The distribution of water throughout the world is inefficient and new market tools are being developed to address the issues revolving around water rights and allocation. In the United States, water rights and allocation limits are assigned in a “first-in-time, first-in-right” method where property owners are allowed to withdraw a percentage of water each year because they happen to be “the first ones to spot it.” Critics argue that water right allocation laws do not create any incentives for conservation efforts and some still have clauses built in that require holders to withdraw the maximum amount of water allocated or lose their rights entirely.
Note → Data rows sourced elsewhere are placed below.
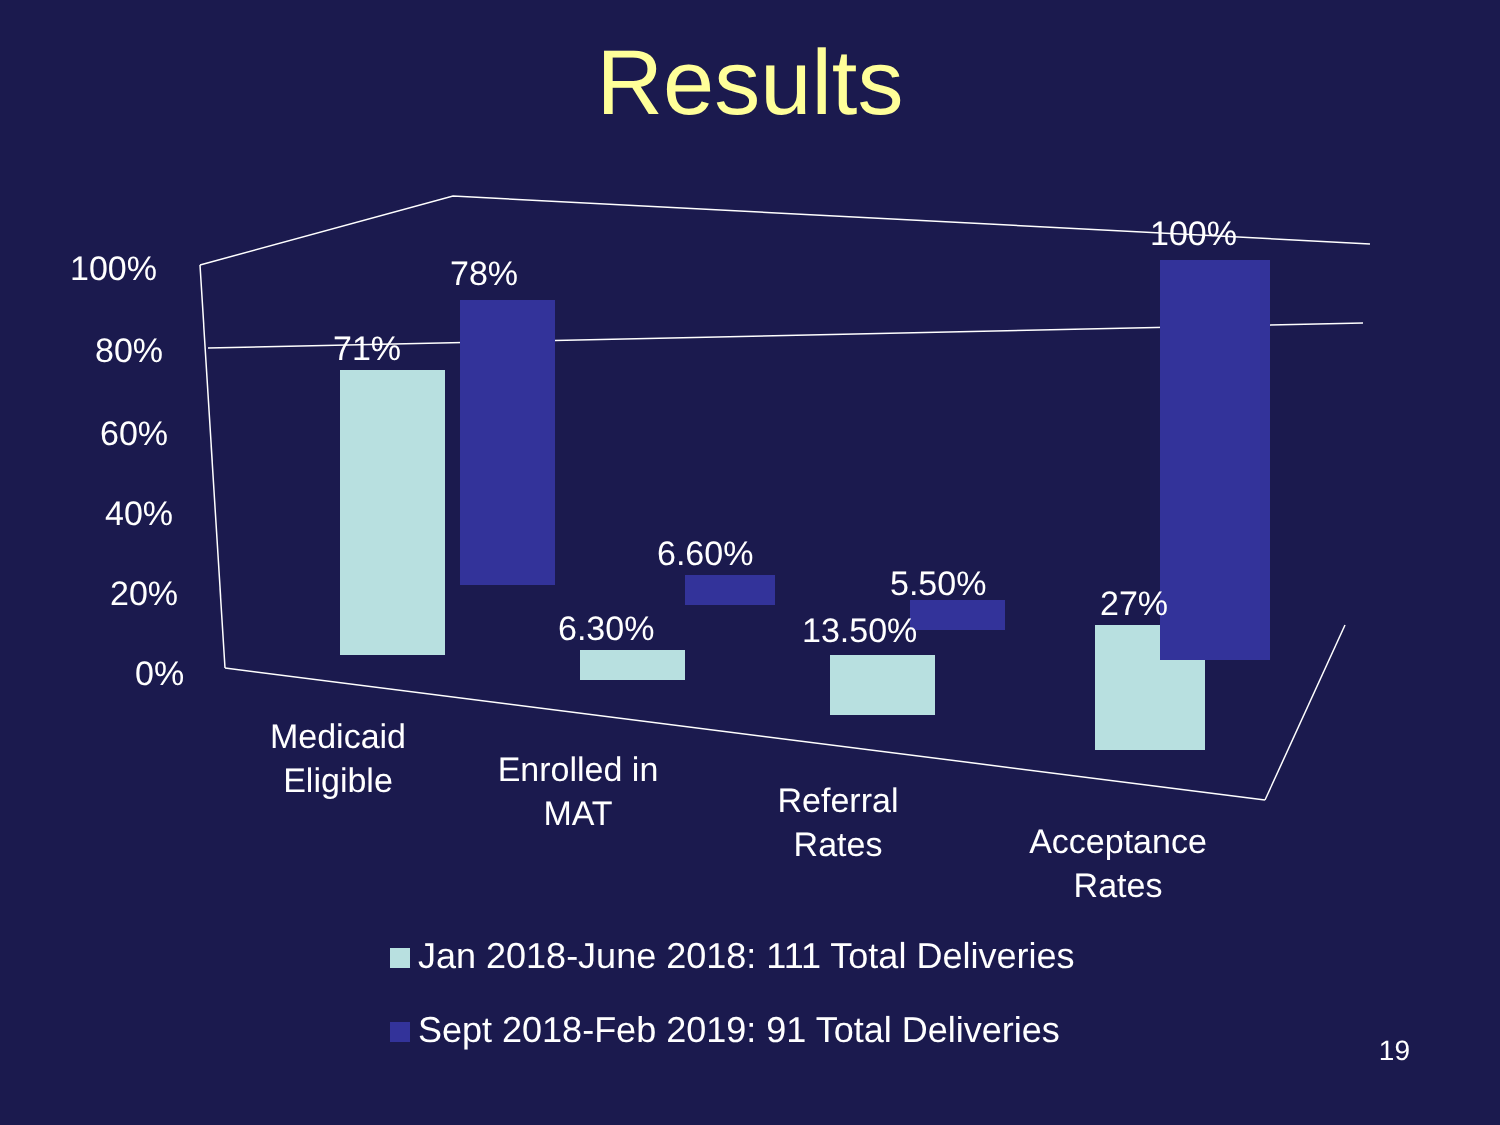Results
100%
80%
60%
40%
20%
0%
71%
78%
6.30%
6.60%
13.50%
5.50%
27%
100%
Medicaid
Eligible
Enrolled in
MAT
Referral
Rates
Acceptance
Rates
Jan 2018-June 2018: 111 Total Deliveries
Sept 2018-Feb 2019: 91 Total Deliveries
19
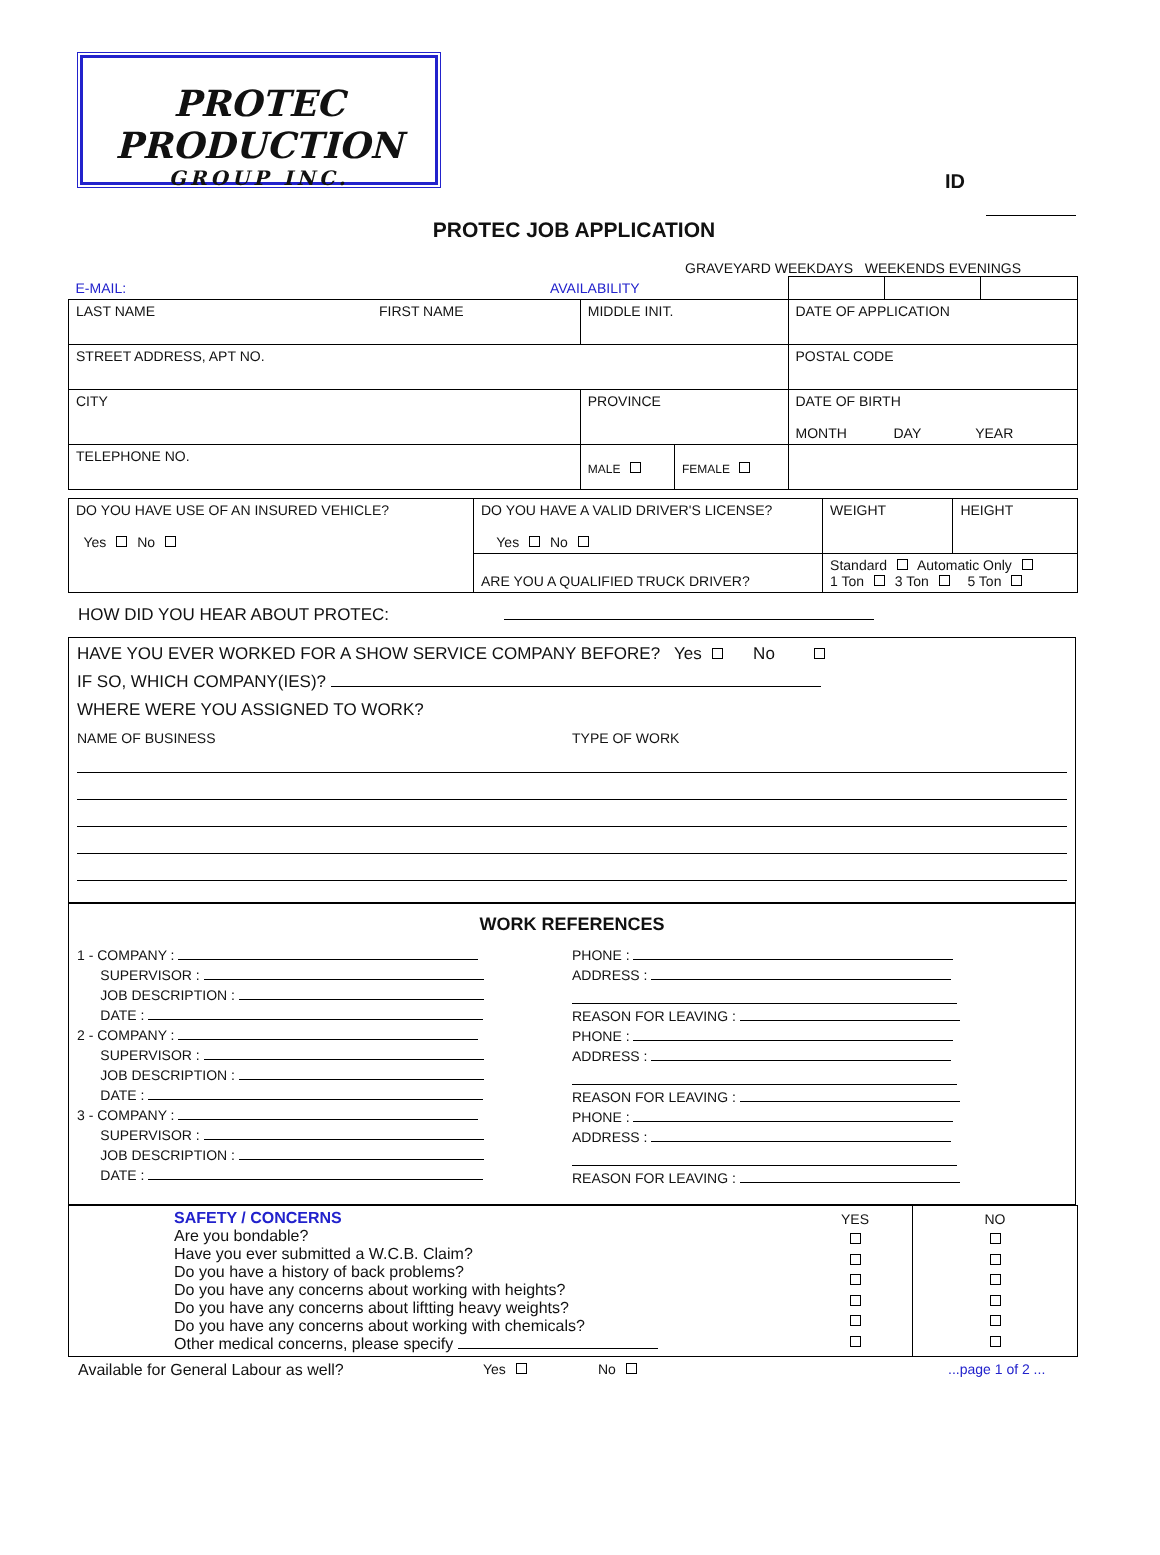PROTEC PRODUCTION
GROUP INC.
ID
PROTEC JOB APPLICATION
GRAVEYARD WEEKDAYS WEEKENDS EVENINGS
| E-MAIL: AVAILABILITY | | | | | |
| LAST NAME FIRST NAME | MIDDLE INIT. | | DATE OF APPLICATION | | |
| STREET ADDRESS, APT NO. | | | POSTAL CODE | | |
| CITY | PROVINCE | | DATE OF BIRTH MONTH DAY YEAR | | |
| TELEPHONE NO. | MALE | FEMALE | | | |
| DO YOU HAVE USE OF AN INSURED VEHICLE? Yes No | DO YOU HAVE A VALID DRIVER'S LICENSE? Yes No | | WEIGHT | HEIGHT |
| | ARE YOU A QUALIFIED TRUCK DRIVER? | Standard Automatic Only 1 Ton 3 Ton 5 Ton | | |
HOW DID YOU HEAR ABOUT PROTEC:
HAVE YOU EVER WORKED FOR A SHOW SERVICE COMPANY BEFORE? Yes No
IF SO, WHICH COMPANY(IES)?
WHERE WERE YOU ASSIGNED TO WORK?
NAME OF BUSINESS TYPE OF WORK
WORK REFERENCES
1 - COMPANY :
SUPERVISOR :
JOB DESCRIPTION :
DATE :
2 - COMPANY :
SUPERVISOR :
JOB DESCRIPTION :
DATE :
3 - COMPANY :
SUPERVISOR :
JOB DESCRIPTION :
DATE :
PHONE :
ADDRESS :
REASON FOR LEAVING :
PHONE :
ADDRESS :
REASON FOR LEAVING :
PHONE :
ADDRESS :
REASON FOR LEAVING :
| SAFETY / CONCERNS Are you bondable? Have you ever submitted a W.C.B. Claim? Do you have a history of back problems? Do you have any concerns about working with heights? Do you have any concerns about liftting heavy weights? Do you have any concerns about working with chemicals? Other medical concerns, please specify | YES | NO |
Available for General Labour as well? Yes No ...page 1 of 2 ...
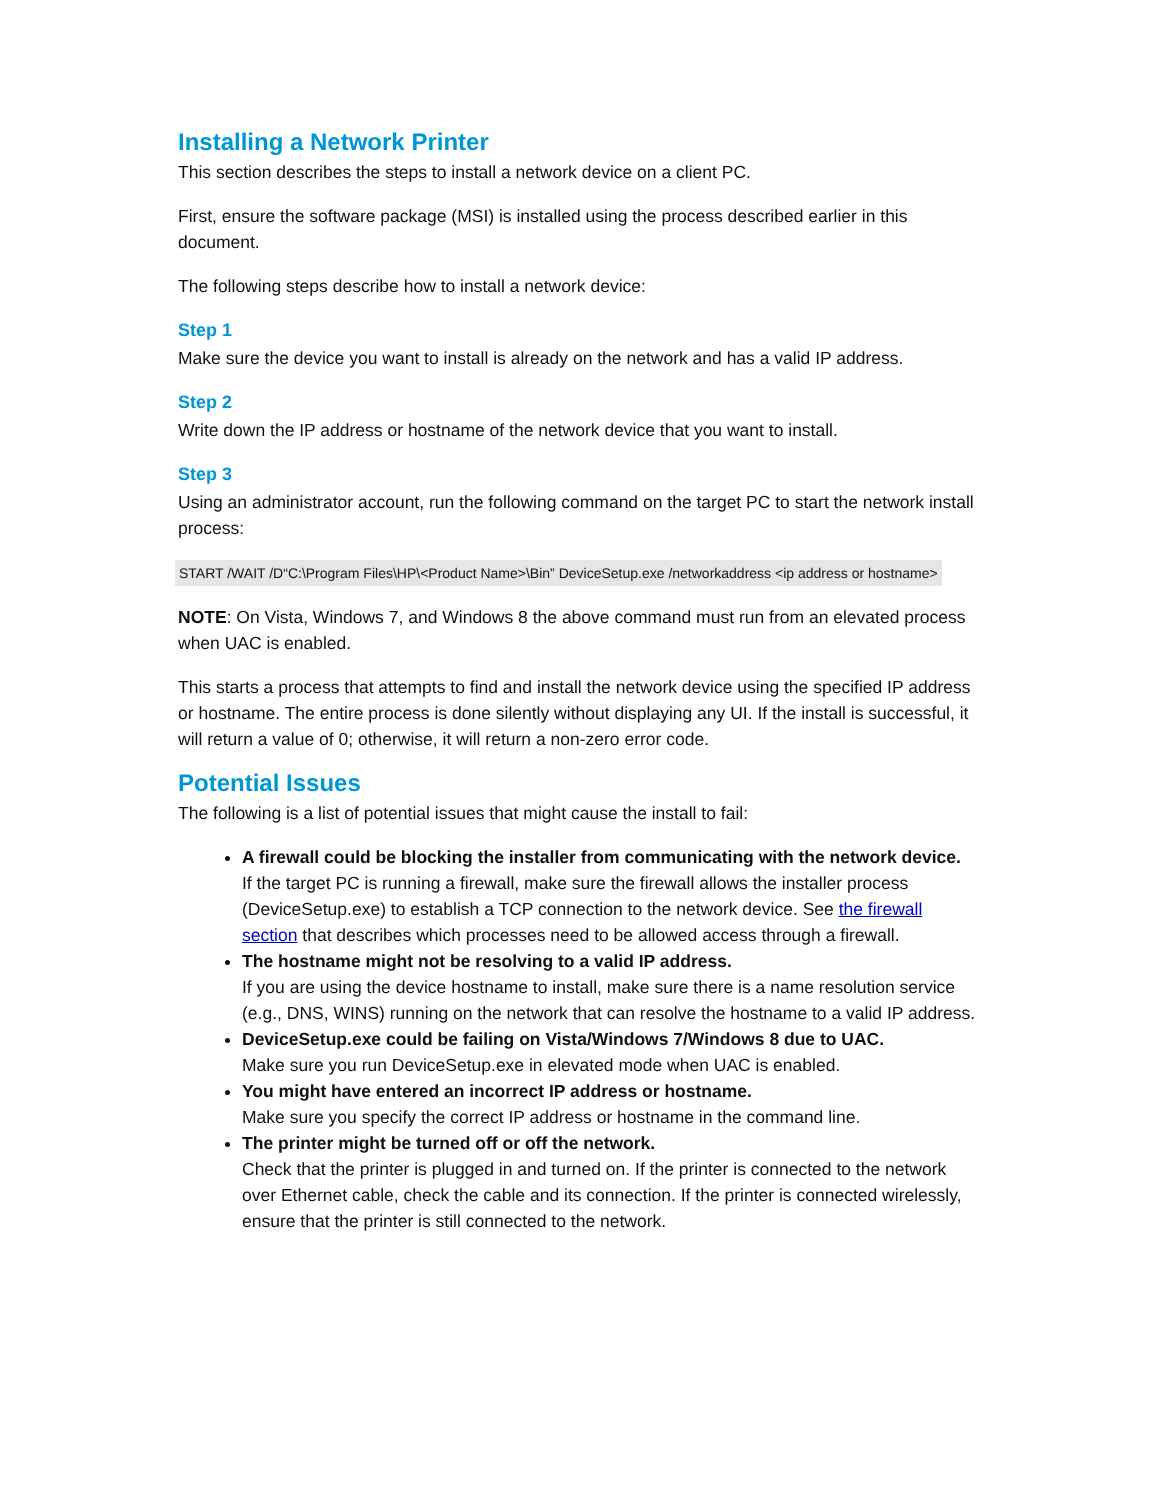Installing a Network Printer
This section describes the steps to install a network device on a client PC.
First, ensure the software package (MSI) is installed using the process described earlier in this document.
The following steps describe how to install a network device:
Step 1
Make sure the device you want to install is already on the network and has a valid IP address.
Step 2
Write down the IP address or hostname of the network device that you want to install.
Step 3
Using an administrator account, run the following command on the target PC to start the network install process:
START /WAIT /D“C:\Program Files\HP\<Product Name>\Bin” DeviceSetup.exe /networkaddress <ip address or hostname>
NOTE: On Vista, Windows 7, and Windows 8 the above command must run from an elevated process when UAC is enabled.
This starts a process that attempts to find and install the network device using the specified IP address or hostname. The entire process is done silently without displaying any UI. If the install is successful, it will return a value of 0; otherwise, it will return a non-zero error code.
Potential Issues
The following is a list of potential issues that might cause the install to fail:
A firewall could be blocking the installer from communicating with the network device.
If the target PC is running a firewall, make sure the firewall allows the installer process (DeviceSetup.exe) to establish a TCP connection to the network device. See the firewall section that describes which processes need to be allowed access through a firewall.
The hostname might not be resolving to a valid IP address.
If you are using the device hostname to install, make sure there is a name resolution service (e.g., DNS, WINS) running on the network that can resolve the hostname to a valid IP address.
DeviceSetup.exe could be failing on Vista/Windows 7/Windows 8 due to UAC.
Make sure you run DeviceSetup.exe in elevated mode when UAC is enabled.
You might have entered an incorrect IP address or hostname.
Make sure you specify the correct IP address or hostname in the command line.
The printer might be turned off or off the network.
Check that the printer is plugged in and turned on. If the printer is connected to the network over Ethernet cable, check the cable and its connection. If the printer is connected wirelessly, ensure that the printer is still connected to the network.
An alternative to traditional water tariff scheduling is being developed throughout the world to address these issues of inefficiency and is pricing water relative to supply and demand. The most established market exists today (and has so for over 20 years) in the Murray-Darling Basin in Australia. It is here that the country’s National Water Initiative has created permanent and seasonal water allocations that can be traded through water brokers when amounts are in excess of demand. The price at which it can be traded depends, of course, on the demand for the water and relevant market forces. This model places a more desirable price on water and “punishes” major consumers who cannot take the necessary measures to curb consumption. The efficiency of the water trading market is such that the initial price for water will be equalized throughout the community of consumers, but the marginal price for water during the secondary trade will fall along every consumer’s individual demand curve. This will force users to shift resources from low value activities to high value activities and in turn give a more economically viable price to water.